### Parts of the exercise
- a) From the comment thread, transcribe the stretch from "the definition of" through "2-groups ‘in disguise’.".
- b) In the comment thread, which case is described as even simpler to understand than the globular case?

>> BEGIN Excerpted passage

But maybe I could add this remark: from my subjective perspective (which is obviously different from your subjective perspective!) it has always been the $n$-group which is the “true” object, and the crossed complex which is “just a way to describe and handle it”.

Possibly the notion of homotopies of crossed complexes is a point in case:

the definition of a homotoy of morphisms of a crossed complex is a list of rather unilluminating (John would probably say: scary) equations.

But it turns out (as it should) that they describe nothing but the obvious 2-commuting naturality tin-can diagrams between morphisms of the corresponding higher groups.

So in one case I have a very immediate construction of the objects of interest, which is manifestly “right”, while on the other hand I have a host of equations whose relevance I can only ascertain by finding that lots of nice facts follow from these formulas.

Personally, I feel this is a good reason for thinking that

crossed modules are 2-groups ‘in disguise’.

I openly admit that this is how I feel and how I have always felt.

But, and here I don’t want to be misunderstood, of course this subjective feeling about concepts in no way justifies being careless about the host of good results about crossed complexes which have been obtained. So I appreciate your comments here.

One last remark: even though at this point (in this entry here) we are exclusively talking about strict 2-groups, maybe one other reason for assigning priority to the concept of an $n$-group is that in general we may want and have to consider weak ones.

Posted by: Urs Schreiber on January 25, 2008 12:39 PM | Permalink | Reply to this

### Re: Classifying Spaces for 2-Groups

Urs, “we can always replace weak 2-groupoids with strict ones without losing any homotopy theoretic information, and this strictification does not alter derived mapping spaces.” From page 2 of this paper by B. Noohi.

Is there some other advantage to “consider weak ones”?

Posted by: Charlie Stromeyer Jr on January 26, 2008 8:39 PM | Permalink | Reply to this

### Re: Classifying Spaces for 2-Groups

and yet, for n=2, bicats are equivalent to 2 cats
but this does not go for n=3

Posted by: jim stasheff on January 27, 2008 7:25 PM | Permalink | Reply to this

### Re: Classifying Spaces for 2-Groups

I agree that there are several equivalent categories of strict objects and that the switching between these is a powerful procedure, which Philip Higgins and I exploit. Where we go furthest away from crossed complexes is to the cubical case, which is even simpler to understand than the globular case.

>> END Excerpted passage
>> BEGIN Raw records

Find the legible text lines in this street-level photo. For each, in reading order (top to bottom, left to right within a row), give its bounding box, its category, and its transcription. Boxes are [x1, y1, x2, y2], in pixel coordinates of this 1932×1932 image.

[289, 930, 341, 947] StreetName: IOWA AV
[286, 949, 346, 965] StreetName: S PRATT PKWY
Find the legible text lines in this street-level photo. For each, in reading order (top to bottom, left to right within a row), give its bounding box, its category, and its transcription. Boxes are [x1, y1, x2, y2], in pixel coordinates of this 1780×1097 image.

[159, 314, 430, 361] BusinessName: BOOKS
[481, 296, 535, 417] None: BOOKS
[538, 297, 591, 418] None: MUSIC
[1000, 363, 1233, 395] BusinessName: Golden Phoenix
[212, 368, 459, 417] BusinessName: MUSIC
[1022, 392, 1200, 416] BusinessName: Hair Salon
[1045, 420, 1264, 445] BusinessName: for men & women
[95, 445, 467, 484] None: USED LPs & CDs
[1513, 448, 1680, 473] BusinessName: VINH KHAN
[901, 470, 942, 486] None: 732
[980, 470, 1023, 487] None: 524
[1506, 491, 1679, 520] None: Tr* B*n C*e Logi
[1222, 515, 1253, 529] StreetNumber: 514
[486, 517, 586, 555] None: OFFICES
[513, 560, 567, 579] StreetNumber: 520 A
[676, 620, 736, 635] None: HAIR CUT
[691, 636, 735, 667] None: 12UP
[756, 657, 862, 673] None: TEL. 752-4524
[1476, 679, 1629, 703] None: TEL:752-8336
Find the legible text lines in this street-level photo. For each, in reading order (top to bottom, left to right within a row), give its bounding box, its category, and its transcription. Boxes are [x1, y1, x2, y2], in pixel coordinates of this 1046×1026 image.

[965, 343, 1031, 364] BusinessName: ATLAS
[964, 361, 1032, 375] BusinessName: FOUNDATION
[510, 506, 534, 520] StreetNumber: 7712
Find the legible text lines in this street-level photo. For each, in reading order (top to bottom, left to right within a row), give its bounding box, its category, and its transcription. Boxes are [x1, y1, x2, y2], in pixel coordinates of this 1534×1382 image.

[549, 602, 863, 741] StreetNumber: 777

>> END Raw records

### Outputs by task
- a)
the definition of a homotoy of morphisms of a crossed complex is a list of rather unilluminating (John would probably say: scary) equations.

But it turns out (as it should) that they describe nothing but the obvious 2-commuting naturality tin-can diagrams between morphisms of the corresponding higher groups.

So in one case I have a very immediate construction of the objects of interest, which is manifestly “right”, while on the other hand I have a host of equations whose relevance I can only ascertain by finding that lots of nice facts follow from these formulas.

Personally, I feel this is a good reason for thinking that

crossed modules are 2-groups ‘in disguise’.

- b) The cubical case.